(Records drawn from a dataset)

····················

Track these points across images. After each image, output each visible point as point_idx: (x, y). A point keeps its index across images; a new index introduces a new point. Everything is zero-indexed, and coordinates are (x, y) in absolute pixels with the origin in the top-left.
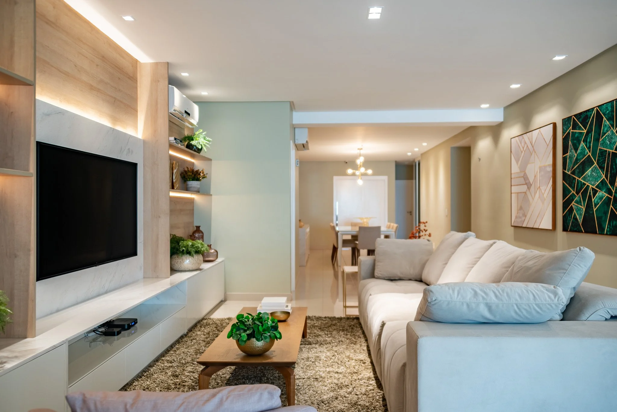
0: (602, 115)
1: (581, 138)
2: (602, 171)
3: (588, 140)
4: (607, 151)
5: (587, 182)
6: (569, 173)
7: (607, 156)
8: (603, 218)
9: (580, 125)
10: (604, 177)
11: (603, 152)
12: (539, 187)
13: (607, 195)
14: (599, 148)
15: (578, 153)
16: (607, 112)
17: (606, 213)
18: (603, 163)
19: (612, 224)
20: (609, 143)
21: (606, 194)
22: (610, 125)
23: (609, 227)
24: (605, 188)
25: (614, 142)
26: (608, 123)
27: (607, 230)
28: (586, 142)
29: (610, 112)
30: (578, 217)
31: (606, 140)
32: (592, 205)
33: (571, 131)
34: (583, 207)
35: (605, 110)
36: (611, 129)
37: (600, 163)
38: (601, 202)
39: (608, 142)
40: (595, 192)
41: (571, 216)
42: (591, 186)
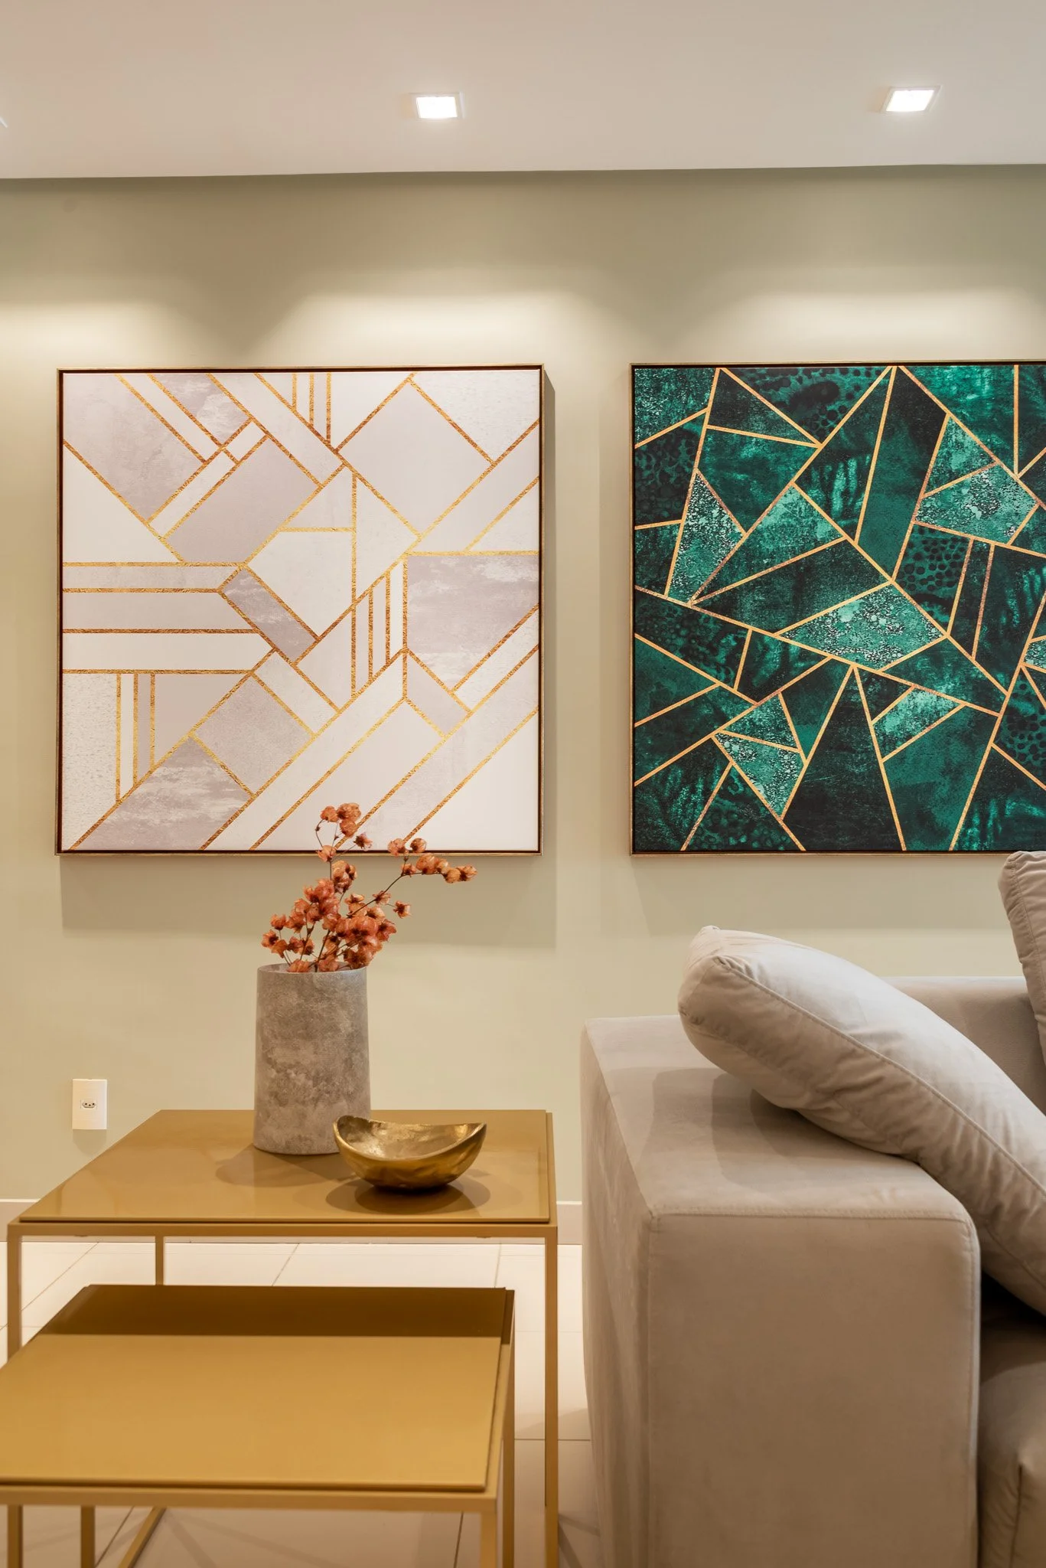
0: (936, 400)
1: (781, 469)
2: (931, 614)
3: (839, 484)
4: (965, 541)
5: (831, 649)
6: (691, 603)
7: (966, 561)
8: (943, 791)
9: (775, 415)
10: (946, 635)
11: (945, 542)
12: (406, 651)
13: (962, 704)
14: (913, 522)
15: (757, 524)
16: (970, 397)
17: (957, 774)
18: (940, 584)
19: (993, 812)
20: (979, 514)
21: (958, 701)
22: (986, 449)
23: (976, 821)
24: (952, 677)
25: (1009, 514)
26: (972, 437)
27: (963, 834)
28: (827, 488)
29: (990, 400)
30: (759, 791)
31: (961, 498)
32: (869, 742)
33: (706, 426)
34: (799, 750)
35: (954, 388)
36: (990, 461)
37: (923, 582)
38: (927, 730)
39: (974, 509)
40: (884, 692)
41: (700, 787)
42: (854, 666)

····················

**Work to complete:** Nothing but the lines from the one containing "37: (600, 163)" through the last line of the records should appear in the copy, exactly as written and without pictures.

**Task output:**
37: (600, 163)
38: (601, 202)
39: (608, 142)
40: (595, 192)
41: (571, 216)
42: (591, 186)
0: (936, 400)
1: (781, 469)
2: (931, 614)
3: (839, 484)
4: (965, 541)
5: (831, 649)
6: (691, 603)
7: (966, 561)
8: (943, 791)
9: (775, 415)
10: (946, 635)
11: (945, 542)
12: (406, 651)
13: (962, 704)
14: (913, 522)
15: (757, 524)
16: (970, 397)
17: (957, 774)
18: (940, 584)
19: (993, 812)
20: (979, 514)
21: (958, 701)
22: (986, 449)
23: (976, 821)
24: (952, 677)
25: (1009, 514)
26: (972, 437)
27: (963, 834)
28: (827, 488)
29: (990, 400)
30: (759, 791)
31: (961, 498)
32: (869, 742)
33: (706, 426)
34: (799, 750)
35: (954, 388)
36: (990, 461)
37: (923, 582)
38: (927, 730)
39: (974, 509)
40: (884, 692)
41: (700, 787)
42: (854, 666)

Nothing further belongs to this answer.